Let me reassure you, addicts and alcoholics are not special or different or unique. Everyone on Earth has the same struggles but they don’t act like whining infants and ply themselves with comfort 24/7 at the expense of everyone else, let alone their own lives and productivity. They are not selfish imbeciles. So yes, the “recovering” addict or alcoholic of today is not recovered at all. Sure they may have put down the drugs or the booze temporarily, but what they have done is carried their narcissism into sobriety.
It is the mind of the addict that needs to be fixed. Drugs and alcohol are just a sideshow. They are basically irrelevant. The addict must get better from the person they have become, the person who they are. They have a sickness of the soul – a spiritual problem.
Finally, you are also correct in asserting that the unselfish person does not become a drug addict or an alcoholic. People who understand that life is not about them… that it is not all about them feeling good and feeding their banal, immoral urges like an unevolved pig… that it is not about their feelings and their victimhood and that nobody understands… well, these people don’t turn themselves into junkies. They also have a conscience. They understand that using drugs and drinking alcohol is wrong. They understand that there are consequences to their actions. They also CARE about the consequences of their actions.
And when you care about the consequences of your actions, you don’t drink or use drugs because you understand that what you are doing is hurting self, and more importantly, hurting others.
These articles directly illustrate how drug treatment providers are often more dysfunctional than their patients. If you read these posts carefully, they are full of derogatory assumptions about addicted persons, their character, and values.

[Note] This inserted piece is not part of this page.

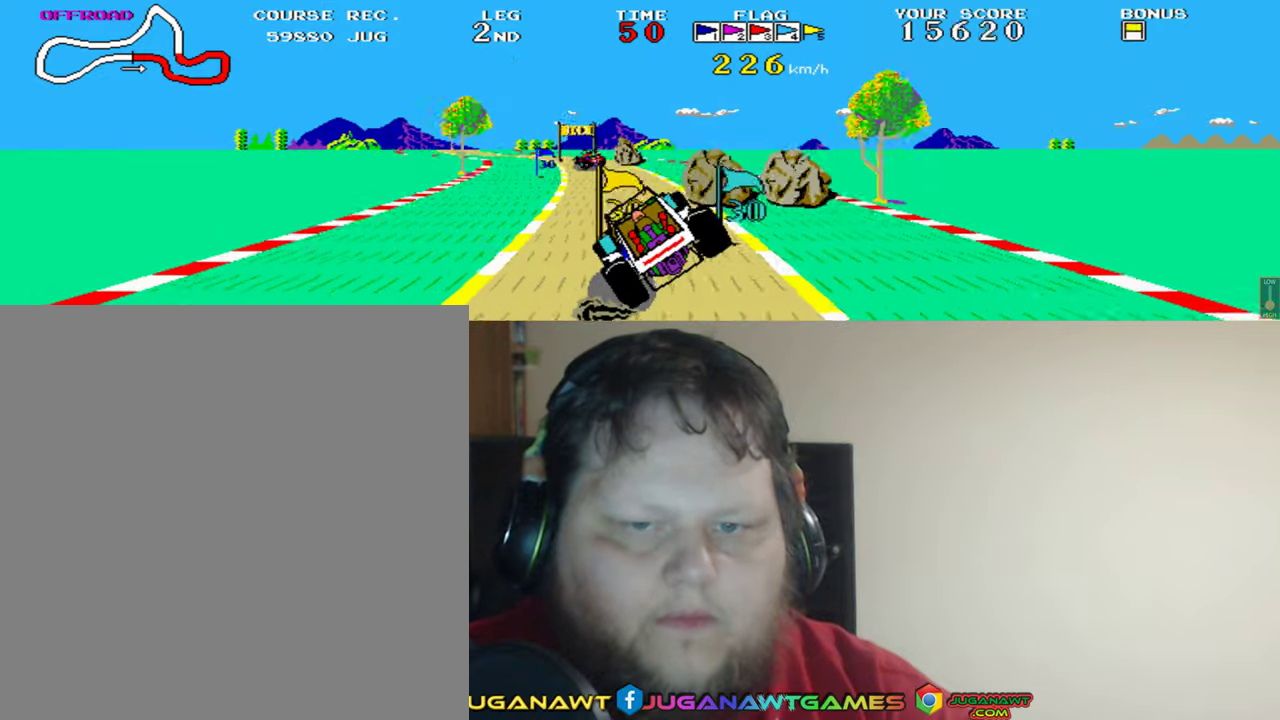
{"buttons": ["A"], "left_stick": "center", "events": []}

Under this approach, addicts are selfish, narcissistic, “whining babies” and even “unevolved pigs” with a shared collection of character deficiencies. While this might be true for some addicts, it is also true for many who are not addicted (which, to be fair, the article acknowledges).
This thinking is utter nonsense, and it illuminates a central, ethical lapse in modern day treatment. There is absolutely no empirical evidence to support these derogatory assumptions, which only perpetuate the stigma surrounding addiction while conditioning the recovering addict to believe that he is inherently flawed and unstable.
These insulting assumptions also give counselors a flawed justification for treating their clients like idiots who cannot maker decisions for themselves. They embolden counselors to take over the client’s decision making process because of the reckless assumption that addicts are unable to make independent choices. In taking this approach, treatment providers violate fundamental ethical rights to autonomy, self-determination and informed consent that are essential for meaningful recovery. This is a clear ethical deficiency that exists throughout the treatment industry and it is shameful. Without meaningful oversight or internal controls, this problem will continue and many addicts will leave treatment convinced that they are inherently flawed and cannot make choices for themselves. Total nonsense, at least in most cases.
Please think about this and apply a rigorous level of self-reflection that you expect from your clients. You are hurting people by taking this approach, which is unethical and, in some cases, downright cruel.